(Data in this exercise)
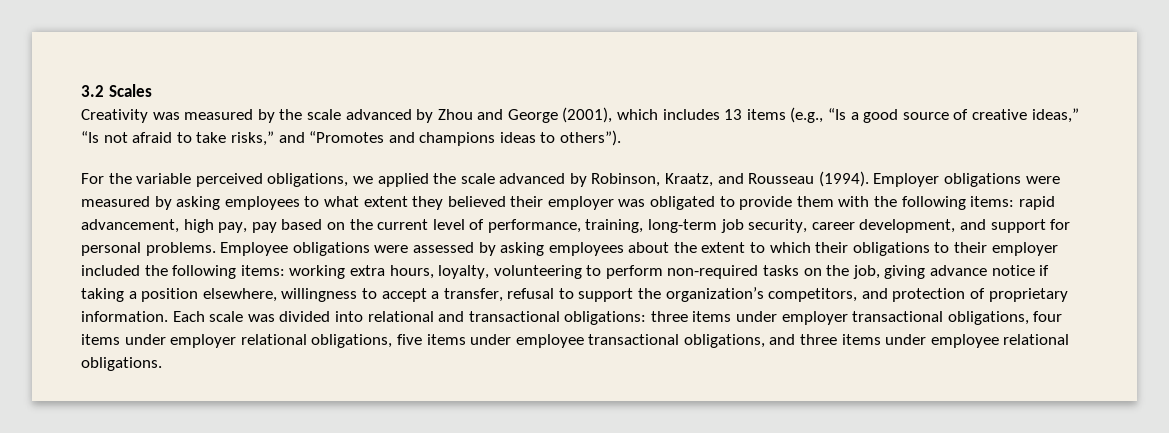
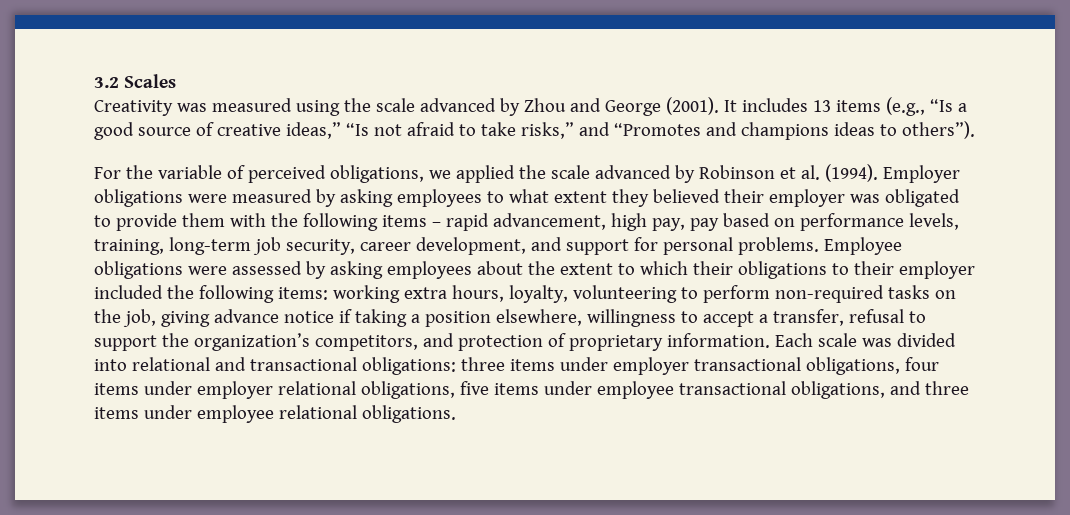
[257,109,275,123] by -> [295,100,340,116] using
[562,107,659,123] (2001), which -> [665,97,737,115] (2001). It
(192, 178) none -> [226,165,245,179] of
[591,173,815,187] Robinson, Kraatz, and Rousseau -> [698,165,820,180] Robinson et al.
[970,196,1015,207] items: -> [381,215,441,227] items –
[349,219,581,233] the current level of performance, -> [799,213,959,231] performance levels,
(End Data in this exercise)
Task prompt: Could you copy the listing exactly, leaving out any pictures?

Solution for this exercise:
[257,109,275,123] by -> [295,100,340,116] using
[562,107,659,123] (2001), which -> [665,97,737,115] (2001). It
(192, 178) none -> [226,165,245,179] of
[591,173,815,187] Robinson, Kraatz, and Rousseau -> [698,165,820,180] Robinson et al.
[970,196,1015,207] items: -> [381,215,441,227] items –
[349,219,581,233] the current level of performance, -> [799,213,959,231] performance levels,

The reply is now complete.